Basically this is all a set up for our narrator to get back at their family. We learn everyone else is a gossip and a backbiter and generally miserable, but we never learn why the narrator is – until the end. Once we learn the narrator’s secret everyone in the family who had been maybe not quite a real character, or a bit of a generic blob, snap into focus. And the narrator isn’t exempt, either. They are just as guilty of being a bastard (pun intended, I suppose) as everyone else.
I find this to be a strange story because a lot of it is pretty generic, though with some very clever writing in it: “We had betrayed one another too many times to be able to sit comfortably around the same table together.”, and “Every visit to an aged parent is in the nature of a farewell.” In fact I was starting to think this was going to be yet another New Yorker dud that paints broad strokes about people who the author stereotypes and speaks in cliches – that’s a popular genre in this magazine, unfortunately.

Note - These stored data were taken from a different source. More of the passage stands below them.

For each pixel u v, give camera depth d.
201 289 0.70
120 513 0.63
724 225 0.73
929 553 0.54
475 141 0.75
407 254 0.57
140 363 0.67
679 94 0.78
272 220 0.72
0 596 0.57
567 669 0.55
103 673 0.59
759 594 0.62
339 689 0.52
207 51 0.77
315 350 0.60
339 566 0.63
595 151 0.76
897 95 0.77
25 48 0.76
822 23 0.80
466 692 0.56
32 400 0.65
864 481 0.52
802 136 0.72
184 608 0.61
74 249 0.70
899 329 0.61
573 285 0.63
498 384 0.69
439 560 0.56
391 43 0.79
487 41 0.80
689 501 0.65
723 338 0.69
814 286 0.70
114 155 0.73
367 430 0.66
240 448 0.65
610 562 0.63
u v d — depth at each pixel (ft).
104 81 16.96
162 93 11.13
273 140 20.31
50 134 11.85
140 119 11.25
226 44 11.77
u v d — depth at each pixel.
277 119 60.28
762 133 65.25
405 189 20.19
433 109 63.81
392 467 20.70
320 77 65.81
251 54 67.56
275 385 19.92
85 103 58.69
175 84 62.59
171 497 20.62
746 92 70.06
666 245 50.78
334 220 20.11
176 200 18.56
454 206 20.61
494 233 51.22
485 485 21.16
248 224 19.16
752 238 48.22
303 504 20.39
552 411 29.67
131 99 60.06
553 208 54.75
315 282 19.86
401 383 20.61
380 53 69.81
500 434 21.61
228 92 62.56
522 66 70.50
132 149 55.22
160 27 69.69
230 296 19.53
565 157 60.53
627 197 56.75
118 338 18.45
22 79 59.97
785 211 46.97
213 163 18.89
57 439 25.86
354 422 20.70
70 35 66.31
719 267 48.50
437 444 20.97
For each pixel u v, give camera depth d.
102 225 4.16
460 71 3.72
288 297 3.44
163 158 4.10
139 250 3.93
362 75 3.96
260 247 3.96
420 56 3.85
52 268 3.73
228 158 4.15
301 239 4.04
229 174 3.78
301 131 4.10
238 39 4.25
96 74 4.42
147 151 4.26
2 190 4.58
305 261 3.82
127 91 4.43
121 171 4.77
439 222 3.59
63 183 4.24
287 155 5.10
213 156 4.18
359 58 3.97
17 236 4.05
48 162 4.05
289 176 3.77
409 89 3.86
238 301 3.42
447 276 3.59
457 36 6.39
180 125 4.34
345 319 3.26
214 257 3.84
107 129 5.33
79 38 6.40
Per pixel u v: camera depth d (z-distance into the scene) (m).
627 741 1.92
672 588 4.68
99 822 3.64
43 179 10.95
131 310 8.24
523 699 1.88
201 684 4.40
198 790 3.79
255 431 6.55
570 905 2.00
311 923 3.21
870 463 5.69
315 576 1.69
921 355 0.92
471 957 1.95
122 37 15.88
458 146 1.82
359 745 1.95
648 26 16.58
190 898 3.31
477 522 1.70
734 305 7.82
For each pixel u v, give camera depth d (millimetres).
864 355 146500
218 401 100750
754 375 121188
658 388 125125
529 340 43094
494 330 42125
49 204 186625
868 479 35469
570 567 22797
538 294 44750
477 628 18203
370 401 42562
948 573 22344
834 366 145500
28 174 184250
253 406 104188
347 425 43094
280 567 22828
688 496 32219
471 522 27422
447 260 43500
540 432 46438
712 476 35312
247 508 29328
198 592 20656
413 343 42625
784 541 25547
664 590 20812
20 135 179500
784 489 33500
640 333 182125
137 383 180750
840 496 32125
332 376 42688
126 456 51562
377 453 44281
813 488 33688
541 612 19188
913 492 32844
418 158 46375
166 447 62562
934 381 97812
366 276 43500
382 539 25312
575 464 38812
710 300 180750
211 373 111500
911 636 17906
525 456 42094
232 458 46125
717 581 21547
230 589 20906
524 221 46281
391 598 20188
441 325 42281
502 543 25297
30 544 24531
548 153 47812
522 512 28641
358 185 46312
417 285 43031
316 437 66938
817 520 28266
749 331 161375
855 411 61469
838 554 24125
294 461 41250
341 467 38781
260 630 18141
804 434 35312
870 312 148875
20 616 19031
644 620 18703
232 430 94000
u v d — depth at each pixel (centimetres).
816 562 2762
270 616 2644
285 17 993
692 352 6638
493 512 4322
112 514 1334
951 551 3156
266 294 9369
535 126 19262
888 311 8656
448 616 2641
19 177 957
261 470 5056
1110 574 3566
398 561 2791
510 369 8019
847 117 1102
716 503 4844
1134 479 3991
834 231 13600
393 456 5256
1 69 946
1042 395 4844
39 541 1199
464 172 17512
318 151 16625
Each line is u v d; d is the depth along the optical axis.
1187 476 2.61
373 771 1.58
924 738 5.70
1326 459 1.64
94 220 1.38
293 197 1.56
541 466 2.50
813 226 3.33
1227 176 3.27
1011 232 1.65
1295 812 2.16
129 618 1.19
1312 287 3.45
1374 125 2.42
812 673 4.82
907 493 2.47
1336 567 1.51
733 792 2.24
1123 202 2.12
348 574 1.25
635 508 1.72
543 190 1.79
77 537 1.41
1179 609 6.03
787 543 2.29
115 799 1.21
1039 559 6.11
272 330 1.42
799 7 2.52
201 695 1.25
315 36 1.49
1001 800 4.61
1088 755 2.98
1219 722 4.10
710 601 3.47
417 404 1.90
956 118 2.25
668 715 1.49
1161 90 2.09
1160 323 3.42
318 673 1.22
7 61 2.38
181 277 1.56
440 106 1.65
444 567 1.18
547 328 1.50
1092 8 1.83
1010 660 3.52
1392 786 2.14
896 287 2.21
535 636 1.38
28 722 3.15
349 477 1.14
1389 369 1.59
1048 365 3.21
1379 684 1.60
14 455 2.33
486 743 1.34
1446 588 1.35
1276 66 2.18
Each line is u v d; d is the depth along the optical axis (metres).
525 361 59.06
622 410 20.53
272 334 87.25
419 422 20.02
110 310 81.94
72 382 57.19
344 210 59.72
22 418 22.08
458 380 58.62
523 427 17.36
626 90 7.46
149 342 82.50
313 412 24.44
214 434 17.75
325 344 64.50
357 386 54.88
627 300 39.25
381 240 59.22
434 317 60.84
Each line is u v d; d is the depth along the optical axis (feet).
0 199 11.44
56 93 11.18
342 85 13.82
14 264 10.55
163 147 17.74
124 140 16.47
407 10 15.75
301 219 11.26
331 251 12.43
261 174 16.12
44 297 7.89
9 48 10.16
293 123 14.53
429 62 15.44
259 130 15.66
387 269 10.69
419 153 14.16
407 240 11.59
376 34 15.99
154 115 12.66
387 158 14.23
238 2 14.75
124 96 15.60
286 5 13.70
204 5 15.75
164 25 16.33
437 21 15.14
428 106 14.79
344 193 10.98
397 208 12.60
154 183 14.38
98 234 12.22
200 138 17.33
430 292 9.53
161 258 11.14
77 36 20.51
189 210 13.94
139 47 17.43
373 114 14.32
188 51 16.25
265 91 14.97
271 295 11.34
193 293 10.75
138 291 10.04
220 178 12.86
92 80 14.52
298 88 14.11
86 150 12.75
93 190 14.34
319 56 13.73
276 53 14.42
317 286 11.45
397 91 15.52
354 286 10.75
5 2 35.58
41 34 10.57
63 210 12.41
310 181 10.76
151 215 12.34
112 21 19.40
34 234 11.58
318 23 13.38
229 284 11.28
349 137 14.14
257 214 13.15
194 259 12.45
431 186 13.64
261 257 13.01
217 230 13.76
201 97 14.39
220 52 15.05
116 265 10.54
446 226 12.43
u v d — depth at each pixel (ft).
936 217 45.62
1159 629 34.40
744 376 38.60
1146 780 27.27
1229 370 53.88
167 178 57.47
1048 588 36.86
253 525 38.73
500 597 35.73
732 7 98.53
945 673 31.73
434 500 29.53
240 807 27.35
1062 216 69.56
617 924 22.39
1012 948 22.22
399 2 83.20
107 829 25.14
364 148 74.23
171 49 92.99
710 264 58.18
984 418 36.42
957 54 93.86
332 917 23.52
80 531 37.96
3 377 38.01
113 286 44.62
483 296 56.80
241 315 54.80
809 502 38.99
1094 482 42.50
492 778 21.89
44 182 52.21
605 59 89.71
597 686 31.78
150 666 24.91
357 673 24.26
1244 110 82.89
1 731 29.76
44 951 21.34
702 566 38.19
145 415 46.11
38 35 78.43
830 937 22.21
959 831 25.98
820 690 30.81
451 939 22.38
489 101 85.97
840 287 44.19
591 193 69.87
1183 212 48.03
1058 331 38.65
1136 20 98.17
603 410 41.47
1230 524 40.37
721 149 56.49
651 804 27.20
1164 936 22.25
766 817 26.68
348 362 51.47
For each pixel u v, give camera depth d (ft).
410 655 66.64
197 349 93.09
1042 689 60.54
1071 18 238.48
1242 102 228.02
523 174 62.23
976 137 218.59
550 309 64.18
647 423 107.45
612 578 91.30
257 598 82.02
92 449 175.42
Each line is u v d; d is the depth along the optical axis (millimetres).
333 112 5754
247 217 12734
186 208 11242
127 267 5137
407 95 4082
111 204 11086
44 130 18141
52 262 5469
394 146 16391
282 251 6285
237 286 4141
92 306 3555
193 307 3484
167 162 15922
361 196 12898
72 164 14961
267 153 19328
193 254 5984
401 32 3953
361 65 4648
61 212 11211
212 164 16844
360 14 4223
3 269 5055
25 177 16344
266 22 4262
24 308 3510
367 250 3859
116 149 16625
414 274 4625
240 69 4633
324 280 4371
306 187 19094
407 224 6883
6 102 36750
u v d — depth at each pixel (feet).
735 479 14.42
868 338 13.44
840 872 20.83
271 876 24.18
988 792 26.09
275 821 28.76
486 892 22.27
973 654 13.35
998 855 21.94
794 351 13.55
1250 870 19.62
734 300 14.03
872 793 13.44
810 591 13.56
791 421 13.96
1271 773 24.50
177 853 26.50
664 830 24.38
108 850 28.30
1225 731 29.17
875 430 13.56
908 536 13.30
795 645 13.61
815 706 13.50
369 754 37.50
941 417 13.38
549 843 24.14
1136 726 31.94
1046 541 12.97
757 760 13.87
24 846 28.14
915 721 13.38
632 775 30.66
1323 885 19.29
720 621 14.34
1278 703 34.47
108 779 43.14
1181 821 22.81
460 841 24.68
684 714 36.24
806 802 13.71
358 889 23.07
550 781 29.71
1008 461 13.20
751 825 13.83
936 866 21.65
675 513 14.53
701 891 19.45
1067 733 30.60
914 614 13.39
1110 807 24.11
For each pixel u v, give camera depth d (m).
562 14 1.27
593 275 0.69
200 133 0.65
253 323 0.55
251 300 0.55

Yet I think the author senses how dull a lot of these stories are and plays us for fools. He gives us a generic set up full of Roz Chast cut-outs (except for Floyd and Granma) and then turns it on its head. When we learn who the couple are that arrives late to the party and we see how the narrator was testing everyone there to see if they’d give the newcomers a chance, we learn to not take everything at face value, to look a little deeper under the surface.
Don’t judge. That’s a simple moral lesson, but we never learn it.